In this week’s episode of HJ Talks About Abuse, Kathleen and Feleena share their thoughts on the Scotland Redress Scheme, which was set up for survivors of historical child abuse in care in Scotland. They also explain the process of submitting an application and how you can make a claim if eligible.
Scotland’s Redress Scheme
Scotland’s Redress Scheme is for survivors of historical child abuse in care in Scotland. It is now open for applications. It makes redress payments to people who were abused while in care as children before 1 December 2004, and some next of kin. It has been set up to recognise and acknowledge what happened, and the harm this abuse caused.
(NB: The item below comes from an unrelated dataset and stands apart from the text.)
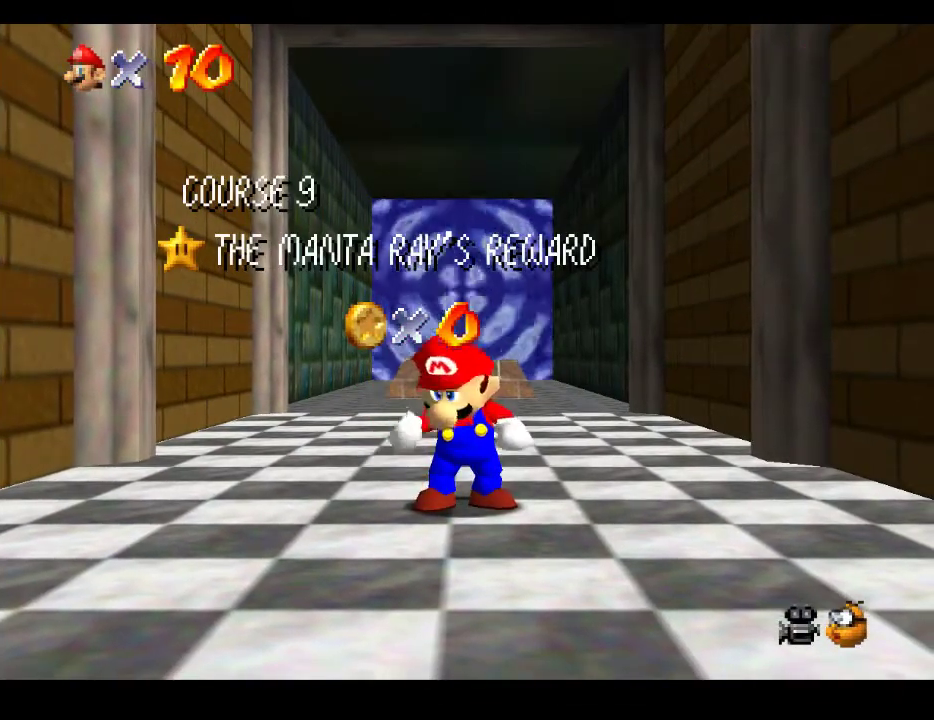
{"buttons": [], "left_stick": "up", "right_stick": "center", "events": []}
The scheme covers:
- physical abuse
- sexual abuse
- emotional abuse
You can apply if you were abused:
- as a child (when you were 17 years old or younger)
- before 1 December 2004
- in Scotland
- in a relevant care setting
What is a relevant care setting?
The Scheme only covers certain care settings. These are known as “relevant care settings” and include:
- children’s homes
- “List D” or approved schools
- penal institutions, including young offenders’ institutions and borstals
- residential care facilities (including hospitals) which provided long-term residential accommodation
- school hostels and some other accommodation provided for a child to go to school
- secure accommodation
- boarded out
- foster care
There might be other settings that are relevant, depending on your circumstances.
At Hugh James we have many years’ experience of successfully guiding applicants through redress schemes including:
- The two Jersey redress schemes
- The Northern Ireland redress scheme
- The Lambeth redress scheme
- Redress schemes in Australia
How to apply?
We are available to talk to you free of charge. Please note that if you engage a solicitor to advise you that the Scheme provides for the payment of legal fees. We will not charge you.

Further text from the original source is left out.